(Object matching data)
= = = = =

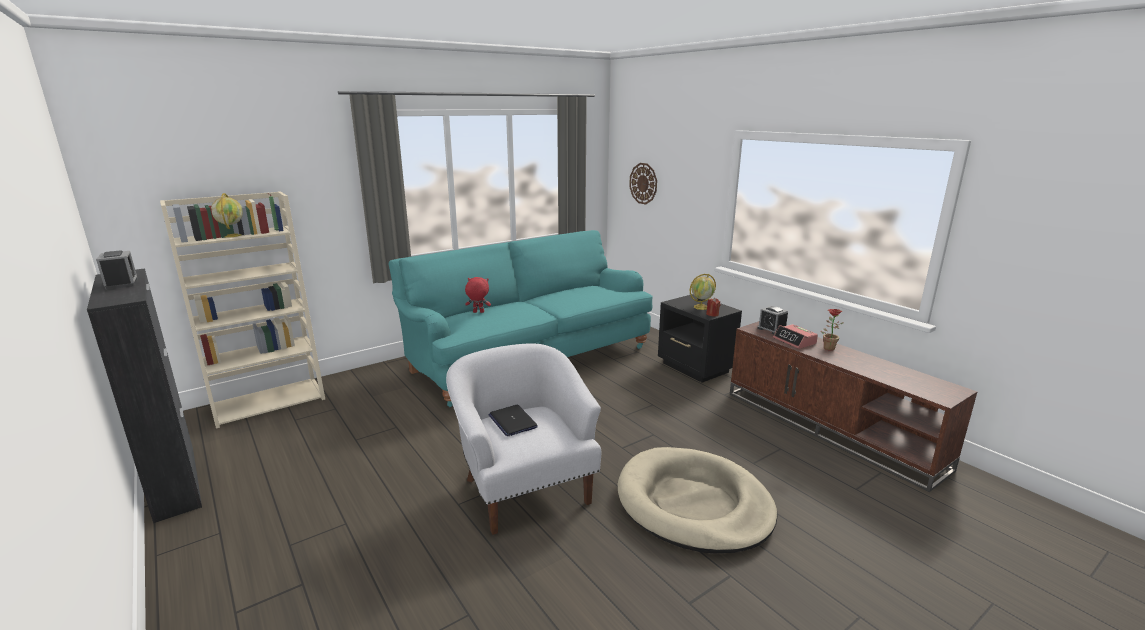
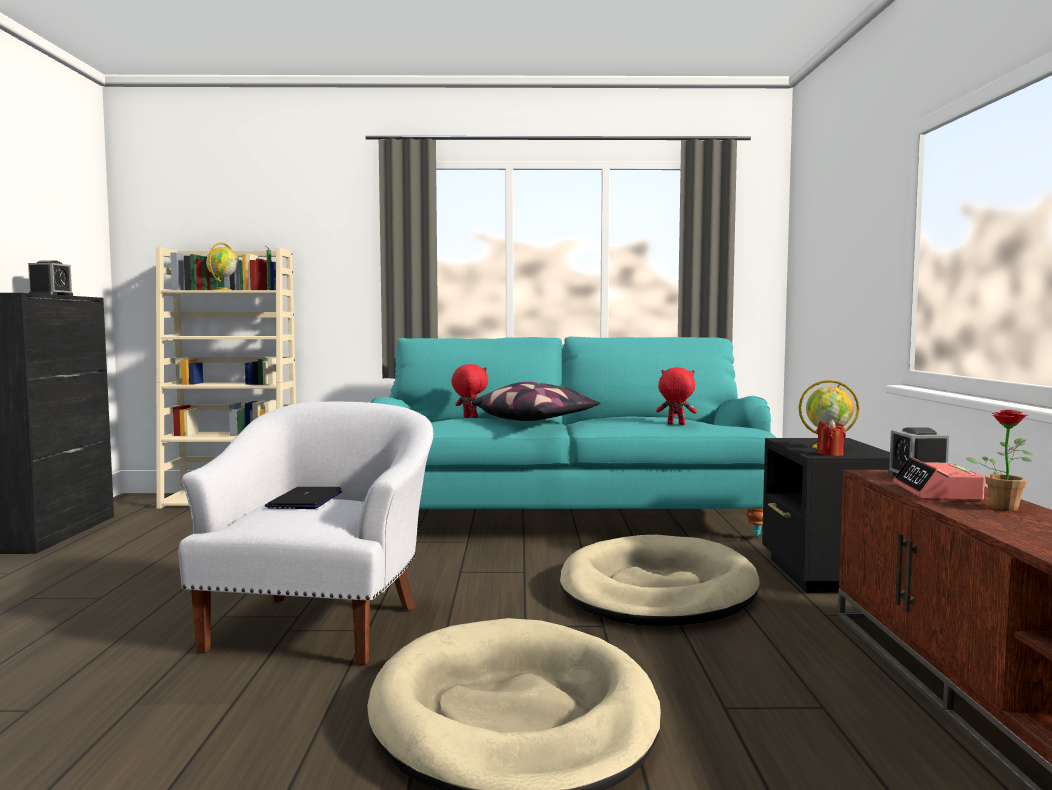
camera: 35 degrees right, 15 degrees down
(528, 309) = (536, 421): none -> pillow
(604, 297) = (675, 424): none -> red plush toy
(643, 183) = (818, 264): wall clock -> none
(645, 402) = (657, 590): none -> beige dog bed

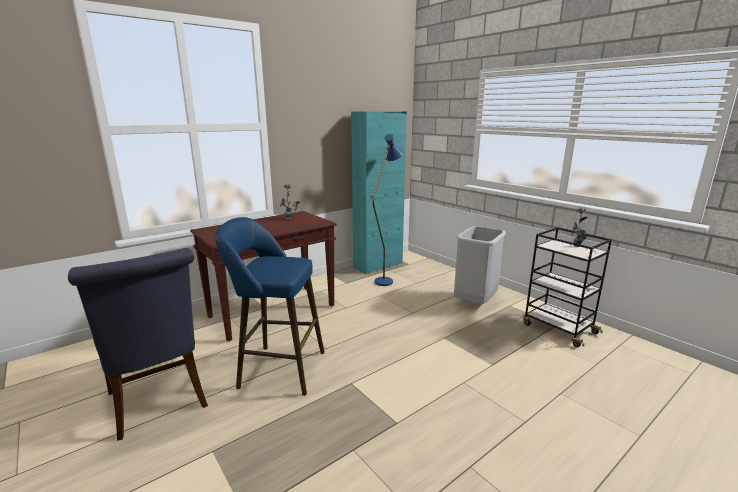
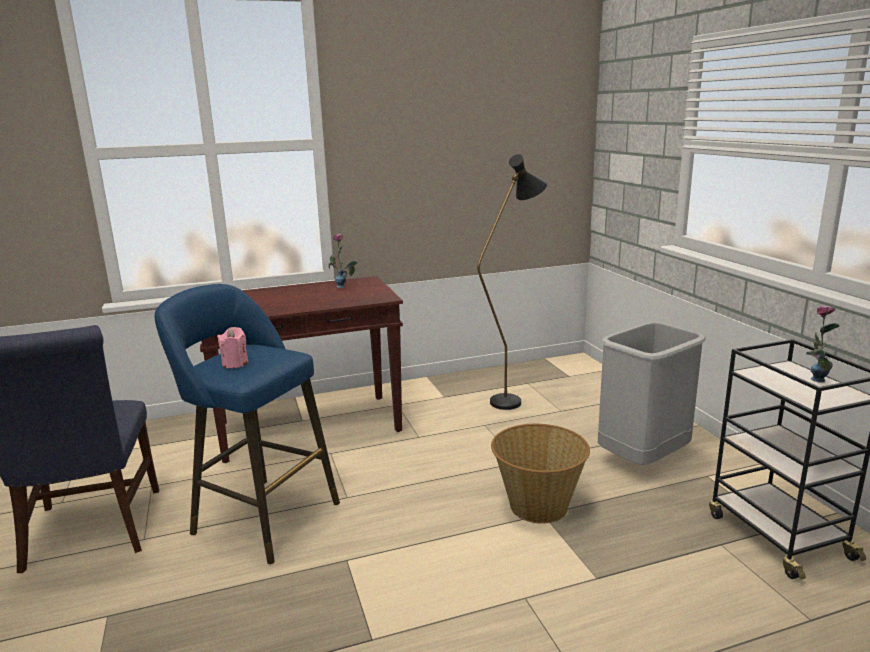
camera: 20 degrees right, 0 degrees up
(270, 268) = (235, 363): none -> pink candle
(378, 265) = (515, 373): turquoise cabinet -> none
(386, 279) = (512, 399): blue floor lamp -> black floor lamp
(438, 334) = (538, 505): none -> basket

= = = = =

◆ **YOUR ASSIGNMENT**:
Beginning from the line that contains "(270, 268) = (235, 363): none -> pink candle", give each line again exactly, through the final line of the records.

◆ **SOLUTION TO THIS EXERCISE**:
(270, 268) = (235, 363): none -> pink candle
(378, 265) = (515, 373): turquoise cabinet -> none
(386, 279) = (512, 399): blue floor lamp -> black floor lamp
(438, 334) = (538, 505): none -> basket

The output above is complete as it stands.